Individuals who face a tax bill due to breaching their annual allowance don’t have easy access to financial advice, as there is “a huge gap in the market” of specialists in the field, a pension expert has warned.
Speaking at the Pensions and Lifetime Savings Association’s annual conference in Manchester yesterday (October 17), Rachel Brothwood, director of pensions at the West Midlands Pension Fund, said it was challenging for schemes to find suitable advisers for their members, “who have got knowledge of public sector schemes, or sufficient knowledge of pension tax”.
She explained more and more of the 300,000 members of West Midlands Pension Fund were opting out of the scheme due to being hit with tax bills.
She said: “These individuals aren't used to navigating self-assessment, they don't have an IFA ready who can advise them on this sort of thing, they are particularly averse to paying for financial advice and don't necessarily trust the tax system.
“It is a real problem because we can't deal with them through generic examples and generic information. Quite often the response is that it is easier to avoid, it is easier to opt out.
“In those circumstances they are missing out on benefits and in the public sector schemes in particular they are missing out on lump sum death cover that they would otherwise have.”
Steve Carlson, chartered financial planner at Cardiff-based Carlson Wealth Management, said he does not agree that there is shortage of IFAs in this area.
He said: "The problem is that you need to calculate short-term tax liabilities and balance those against the long-term value of the pension, which makes the advice quite complex and appropriate fees have to be charged.
"Many people are unwilling to pay for this advice (even when the benefits could be huge), so the problem is more about the willingness to pay for the advice rather than its availability."

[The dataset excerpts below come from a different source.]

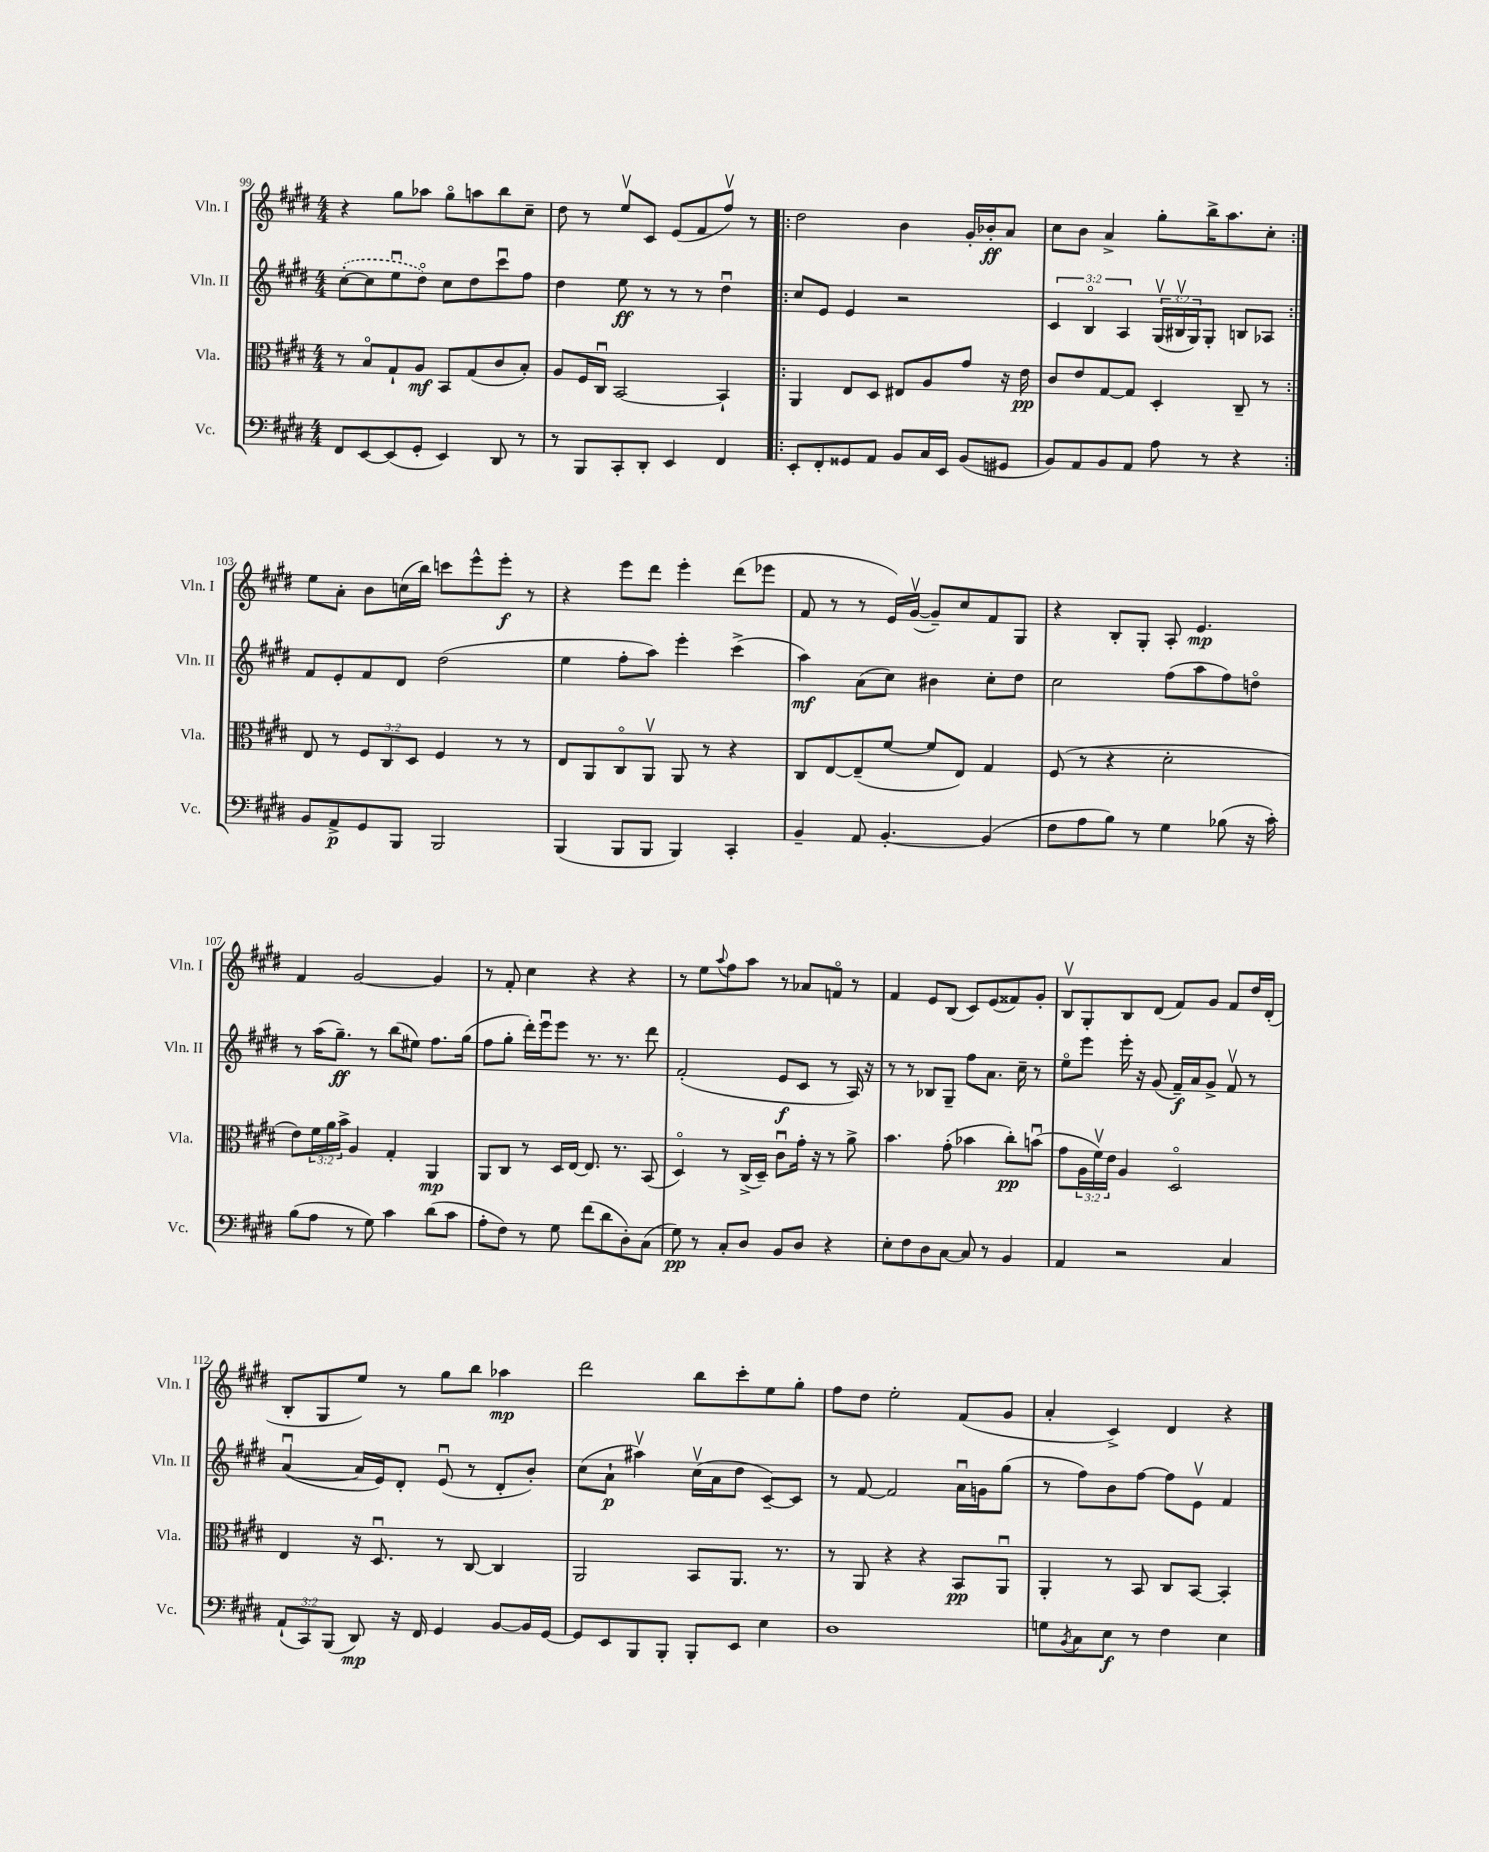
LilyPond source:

<<
\new StaffGroup <<
\new Staff = "s0" \with { instrumentName = "Vln. I" shortInstrumentName = "Vln. I" } {
    \clef treble \key e \major \numericTimeSignature \time 4/4
    r4 gis''8 aes''8 gis''8\flageolet a''8 b''8 cis''8-- |
    dis''8 r8 e''8\upbow cis'8 e'8( fis'8 fis''8\upbow) r8 |
    \repeat volta 2 { dis''2 b'4 gis'16-. bes'16-.\ff a'8 |
    cis''8 b'8 a'4-> gis''8-. b''16-> a''8. cis''8-. | }
    e''8 a'8-. b'8 c''16( b''16) c'''8 e'''8-^ e'''8-.\f r8 |
    r4 e'''8 dis'''8 e'''4-. dis'''8( ees'''8 |
    fis'8 r8 r8 e'16) gis'16~\upbow( gis'8--) cis''8 fis'8 gis8 |
    r4 b8-. gis8-. a8-. e'4.\mp |
    fis'4 gis'2~ gis'4 |
    r8 fis'8-. cis''4 r4 r4 |
    r8 e''8 \appoggiatura { a''8 } fis''8 a''8 r8 aes'8 f'8\flageolet r8 |
    fis'4 e'8 b8( cis'8) e'8( fisis'8) gis'8-. |
    b8\upbow gis8-. b8 dis'8( fis'8) gis'8 fis'8 dis''16 dis'16-.( |
    b8-. gis8 e''8) r8 gis''8 b''8 aes''4\mp |
    dis'''2 b''8 cis'''8-. e''8 gis''8-. |
    fis''8 dis''8 e''2-. fis'8( gis'8 |
    a'4-. cis'4->) dis'4 r4 \bar "|." |
}
\new Staff = "s1" \with { instrumentName = "Vln. II" shortInstrumentName = "Vln. II" } {
    \clef treble \key e \major \numericTimeSignature \time 4/4 \override Staff.TupletNumber.text = #tuplet-number::calc-fraction-text
    \once \slurDashed cis''8~-.( cis''8 e''8\downbow dis''8\flageolet) cis''8 dis''8 cis'''8\downbow fis''8 |
    dis''4 e''8\ff r8 r8 r8 dis''4\downbow |
    \repeat volta 2 { cis''8 e'8 e'4 r2 |
    \tuplet 3/2 { cis'4 b4\flageolet a4 } \tuplet 3/2 { gis16\upbow( bis16\upbow gis16) } gis8-. b8 aes8 | }
    fis'8 e'8-. fis'8 dis'8 dis''2( |
    e''4 fis''8-. a''8) e'''4-. cis'''4->( |
    a''4\mf) a'8( cis''8) bis'4 cis''8-. dis''8 |
    cis''2 fis''8( a''8 fis''8) d''8\flageolet |
    r8 a''16( gis''8.--\ff) r8 b''8( eis''8) fis''8. gis''16( |
    fis''8 gis''8-. dis'''16-.) e'''16\downbow e'''8 r8. r8. dis'''8 |
    fis'2-.( e'8\f cis'8 r8 a16) r16 |
    r8 r8 bes8 gis8-- fis''8 a'8. cis''16-- r8 |
    e''8\flageolet e'''8 e'''16-. r16 gis'8( fis'16--\f) a'16 gis'8-> fis'8\upbow r8 |
    a'4~\downbow( a'16 e'16) dis'8-. e'8\downbow( r8 dis'8-. b'8-.) |
    cis''8( a'8-!\p ais''4\upbow) cis''16\upbow( a'16 dis''8 cis'8~--) cis'8 |
    r8 fis'8~ fis'2 a'16\downbow g'16 gis''8( |
    r8 fis''8) b'8 fis''8~ fis''8 e'8\upbow fis'4 \bar "|." |
}
\new Staff = "s2" \with { instrumentName = "Vla." shortInstrumentName = "Vla." } {
    \clef alto \key e \major \numericTimeSignature \time 4/4 \override Staff.TupletNumber.text = #tuplet-number::calc-fraction-text
    r8 b8\flageolet gis8-! a8\mf b,8 gis8( cis'8 b8-.) |
    a8 fis16 cis16\downbow b,2~ b,4-! |
    \repeat volta 2 { a,4 e8 dis8 eis8 a8 gis'8 r16 e'16\pp |
    cis'8 e'8 gis8~ gis8 dis4-. cis8-- r8 | }
    e8 r8 \tuplet 3/2 { fis8 cis8 dis8 } fis4 r8 r8 |
    e8 a,8 cis8\flageolet a,8\upbow a,8 r8 r4 |
    cis8 e8~ e8--( fis'8~ fis'8 e8) gis4 |
    fis8( r8 r4 dis'2-. |
    e'8) \tuplet 3/2 { fis'16 a'16 b'16-> } a4 gis4-. a,4\mp |
    a,8 cis8 r8 dis16 e16~ e8. r8. b,8( |
    dis4\flageolet) r8 cis16->( dis16--) cis'8\downbow gis'16-. r16 r8 a'8-> |
    b'4. gis'8-.( bes'4 cis''8-.\pp) b'8\downbow( |
    gis'8 \tuplet 3/2 { a16 fis'16\upbow) e'16 } a4 dis2\flageolet |
    e4 r16 dis8.\downbow r8 cis8~ cis4 |
    a,2 b,8 a,8. r8. |
    r8 a,8 r4 r4 b,8\pp a,8\downbow |
    a,4-. r8 b,8 cis8 b,8~ b,4-. \bar "|." |
}
\new Staff = "s3" \with { instrumentName = "Vc." shortInstrumentName = "Vc." } {
    \clef bass \key e \major \numericTimeSignature \time 4/4 \override Staff.TupletNumber.text = #tuplet-number::calc-fraction-text
    fis,8 e,8~ e,8( gis,8-. e,4) dis,8 r8 |
    r8 b,,8 cis,8-. dis,8-. e,4 fis,4 |
    \repeat volta 2 { e,8-. fis,8-. gisis,8 a,8 b,8 cis16 e,16 b,8( gis,8 |
    b,8) a,8 b,8 a,8 a8 r8 r4 | }
    b,8 a,8->\p gis,8 b,,8 b,,2 |
    b,,4( b,,8 b,,8 b,,4) cis,4-. |
    b,4-- a,8 b,4.~-. b,4( |
    fis8 a8 b8) r8 gis4 bes8( r16 cis'16-.) |
    b8( a8 r8 gis8) cis'4 dis'8( cis'8 |
    a8-. fis8) r8 gis8 fis'8( dis'8 dis8-.) cis8( |
    gis8\pp) r8 cis8-. dis8 b,8 dis8 r4 |
    e8-. fis8 dis8 cis8~ cis8 r8 b,4 |
    a,4 r2 cis4 |
    \tuplet 3/2 { a,8-!( cis,8) b,,8( } dis,8\mp) r16 fis,16 gis,4 b,8~ b,16 gis,16~ |
    gis,8 e,8 b,,8 b,,8-. b,,8-. e,8 e4 |
    dis1 |
    g8 \acciaccatura { b,8 } cis8 e8\f r8 fis4 e4 \bar "|." |
}
>>
>>
\layout { \context { \Score currentBarNumber = #99 } }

Ms Brothwood said the pension fund – part of the Local Government Pension Scheme – had seen a six-fold increase in tax paid through scheme pays since the tapered annual allowance was introduced in 2016.
Minor changes such as a promotion or acting up on a role can trigger a tax charge for the scheme members, she explained.
Ms Brothwood said: “In 2017/18 we produced 406 pension saving statements, over 70 per cent of those were in respect of people earning less than £80,000 a year.
“I would ask the question are we actually targeting the right people.”
Tax paid by scheme
The tapered annual allowance gradually reduces the allowance for those on high incomes, meaning they are more likely to suffer an annual tax charge on contributions and a lifetime allowance tax charge on their benefits.
The taper means that for every £2 of adjusted income above £150,000 a year, £1 of annual allowance will be lost.
Ms Brothwood doesn’t believe, however, that financial advice is the solution for the problem.
She said: “We are potentially creating a cottage industry if we go down that route for a problem that we should really try to solve in a different way.